The recent release of Bill Gunn's Personal Problems (Kino Lorber) marks a major intervention in correcting this limited history. Not much has been written about it. Nicholas Forster, a PhD student at Yale University, is writing the first biography of Bill Gunn. The few writings about Personal Problems understandably position it in an auteurist framework of Gunn's oeuvre since he has been neglected by film history. Yet the Blu-ray release of Personal Problems can also be seen as a major intervention in recovering "lost" videotapes representing an important black collective creative contribution of US grassroots videomaking.
As film and media historians like David James, Chon Noreiga, Devorah Heitner, and Cynthia A. Young have chronicled ethnic cinemas and media proliferated within the United States throughout the '60s and '70s in the wake of anti-colonial global resistance, Third Cinema endeavors, the civil rights movement, and student upheaval. The recently established Ethno-Communications Program at UCLA provides fertile terrain for the development of many skilled black filmmakers like Charles Burnett, Billy Woodberry, Julie Dash, and Haile Gerima. But even more broadly, the Black Arts Movement, the Chicano Arts Movement, the American Indian Movement, among many others, inject youth with a desire to produce new artistic forms that not only better reflected their communities, but also were more intertwined with and produced by those communities.

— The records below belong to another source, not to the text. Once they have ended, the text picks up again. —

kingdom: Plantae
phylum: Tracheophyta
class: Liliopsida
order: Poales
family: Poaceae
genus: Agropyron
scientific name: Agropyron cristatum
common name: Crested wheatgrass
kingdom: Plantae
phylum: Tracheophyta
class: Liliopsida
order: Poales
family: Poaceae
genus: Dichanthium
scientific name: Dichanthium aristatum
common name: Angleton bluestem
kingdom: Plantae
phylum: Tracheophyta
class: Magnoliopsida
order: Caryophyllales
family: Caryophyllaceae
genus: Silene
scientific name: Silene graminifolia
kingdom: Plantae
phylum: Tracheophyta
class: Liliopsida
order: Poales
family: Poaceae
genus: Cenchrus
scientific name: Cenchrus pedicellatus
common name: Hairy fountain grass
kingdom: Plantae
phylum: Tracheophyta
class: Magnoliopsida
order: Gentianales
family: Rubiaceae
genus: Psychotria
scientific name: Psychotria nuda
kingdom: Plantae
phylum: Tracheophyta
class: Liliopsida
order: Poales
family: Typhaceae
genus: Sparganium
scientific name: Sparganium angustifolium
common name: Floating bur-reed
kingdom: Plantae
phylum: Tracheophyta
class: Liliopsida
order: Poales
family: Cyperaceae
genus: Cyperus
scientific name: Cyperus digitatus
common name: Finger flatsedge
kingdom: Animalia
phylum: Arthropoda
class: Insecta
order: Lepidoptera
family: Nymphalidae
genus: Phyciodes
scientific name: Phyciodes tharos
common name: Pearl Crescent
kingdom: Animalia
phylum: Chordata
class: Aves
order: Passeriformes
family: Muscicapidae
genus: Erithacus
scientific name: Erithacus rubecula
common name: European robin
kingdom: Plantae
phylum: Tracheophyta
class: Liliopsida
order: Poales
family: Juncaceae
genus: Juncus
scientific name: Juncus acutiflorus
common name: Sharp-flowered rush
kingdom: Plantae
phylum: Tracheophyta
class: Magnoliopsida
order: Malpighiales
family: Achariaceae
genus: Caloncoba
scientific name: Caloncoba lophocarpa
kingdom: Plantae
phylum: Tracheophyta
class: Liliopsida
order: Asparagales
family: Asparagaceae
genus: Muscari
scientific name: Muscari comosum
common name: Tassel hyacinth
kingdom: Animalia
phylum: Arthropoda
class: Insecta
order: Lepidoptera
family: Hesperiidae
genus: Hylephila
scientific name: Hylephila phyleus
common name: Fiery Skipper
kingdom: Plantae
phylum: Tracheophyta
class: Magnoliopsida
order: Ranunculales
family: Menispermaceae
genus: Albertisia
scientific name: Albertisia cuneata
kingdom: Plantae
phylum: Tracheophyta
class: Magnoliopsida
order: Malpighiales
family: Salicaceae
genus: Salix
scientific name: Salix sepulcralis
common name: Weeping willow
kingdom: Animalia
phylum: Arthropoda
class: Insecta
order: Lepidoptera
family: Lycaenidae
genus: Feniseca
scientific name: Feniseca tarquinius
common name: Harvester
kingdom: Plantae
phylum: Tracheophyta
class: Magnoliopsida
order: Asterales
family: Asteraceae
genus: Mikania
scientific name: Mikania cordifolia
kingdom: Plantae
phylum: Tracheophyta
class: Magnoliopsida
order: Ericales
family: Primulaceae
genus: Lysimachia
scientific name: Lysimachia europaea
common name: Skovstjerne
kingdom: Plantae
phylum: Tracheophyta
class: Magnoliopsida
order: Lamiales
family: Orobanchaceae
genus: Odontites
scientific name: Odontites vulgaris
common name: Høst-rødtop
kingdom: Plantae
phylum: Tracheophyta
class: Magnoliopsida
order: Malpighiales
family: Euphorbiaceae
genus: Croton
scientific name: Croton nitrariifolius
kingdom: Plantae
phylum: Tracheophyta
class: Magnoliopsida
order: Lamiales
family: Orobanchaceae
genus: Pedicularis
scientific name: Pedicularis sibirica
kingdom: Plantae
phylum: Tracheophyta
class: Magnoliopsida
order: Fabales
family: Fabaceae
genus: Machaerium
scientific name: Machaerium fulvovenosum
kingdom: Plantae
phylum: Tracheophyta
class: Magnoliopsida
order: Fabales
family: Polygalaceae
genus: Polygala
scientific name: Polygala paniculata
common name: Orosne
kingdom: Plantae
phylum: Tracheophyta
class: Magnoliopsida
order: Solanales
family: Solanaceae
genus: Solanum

So when Ishmael Reed, Steve Cannon, and Joe Johnson formed a small publishing house named Reed, Cannon, and Johnson Communications Co. to publish and distribute the works by black and other underrepresented authors, they were only one among a sea of independent ventures made by those coming from communities of color to own the creative means of production that allowed for a more diverse art and literature to spread beyond the confines that traditional cultural gatekeepers allowed. As time progressed, Reed suggested creating a black meta soap opera radio play since Steven Cannon hosted a show on WBAI in New York City and Reed hosted a show on KQED in California, where it could be broadcast. According to Cannon on a Blu-ray extra, "We were dissatisfied with the kind of stuff that was coming out of Hollywood, that Blaxploitation, Super Fly and that kind of bullshit. We wanted to do something ... more authentic and more realistic in terms of middle-class black people."